CUTRIC simply isn’t a credible or respected organization compared to its critics.
Statements Regarding Conflicts of Interest
At present I own no electric vehicle stocks, having just divested the last of my TSLA during my current portfolio rebalancing, and am not engaged in shorting hydrogen stocks or indeed any stocks. I have no investment positions in any competitors to New Flyer or Ballard and have generic renewable energy ETFs, not specific competitors to Enbridge. My clients in the past year have been renewables developers, green infrastructure pension funds, venture capitalists, family wealth funds, energy storage startups, aviation startups, and the EU for an EU-Canada methane emissions mitigation dialogue. I am currently engaged as an expert witness against Toyota in California for its false and misleading advertising regarding its Toyota Mirai having the same reliability as a standard internal combustion car based on my global research, analysis, and publications on hydrogen for transportation.
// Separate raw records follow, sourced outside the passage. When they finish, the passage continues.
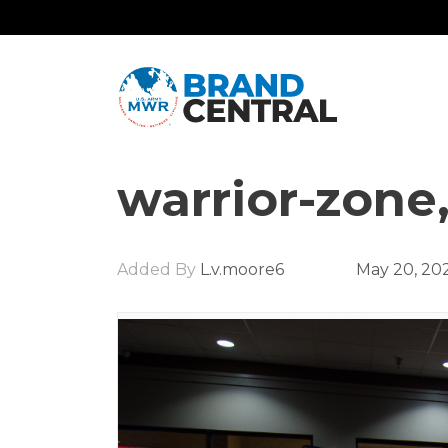
warrior-zone
Added By
L.v.moore6
May 20, 20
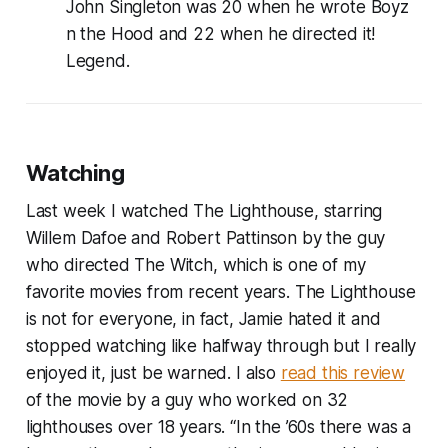
John Singleton was 20 when he wrote Boyz
n the Hood and 22 when he directed it!
Legend.
Watching
Last week I watched The Lighthouse, starring
Willem Dafoe and Robert Pattinson by the guy
who directed The Witch, which is one of my
favorite movies from recent years. The Lighthouse
is not for everyone, in fact, Jamie hated it and
stopped watching like halfway through but I really
enjoyed it, just be warned. I also
read this review
of the movie by a guy who worked on 32
lighthouses over 18 years. “In the ’60s there was a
Finally, I am a principal in a UK-centric firm founded last year to deliver rapid, lightweight digital twins for water and road assets as they are challenged by climate change and aging infrastructure.
While clearly Canada’s transit agencies need reliable advisory services which CUTRIC is not providing and Deloitte working through CUTRIC is not providing, I have not approached any transit agencies offering those services nor have I been approached by them. While I would be quite willing to assist transit agencies and cities professionally, I am not engaged in doing so and am not pursuing this, as my clients and firms are global and my research and analysis is productive and consuming.
I have no skin in Mississauga’s — or Brampton’s, Edmonton’s, or Winnipeg’s — decisions regarding purchasing hydrogen buses. My motivation is to prevent cash-strapped Canadian cities from wasting money repeating hydrogen mistakes that have been made and abandoned globally, and to ensure that transit users in Canada get reliable and cost-effective service.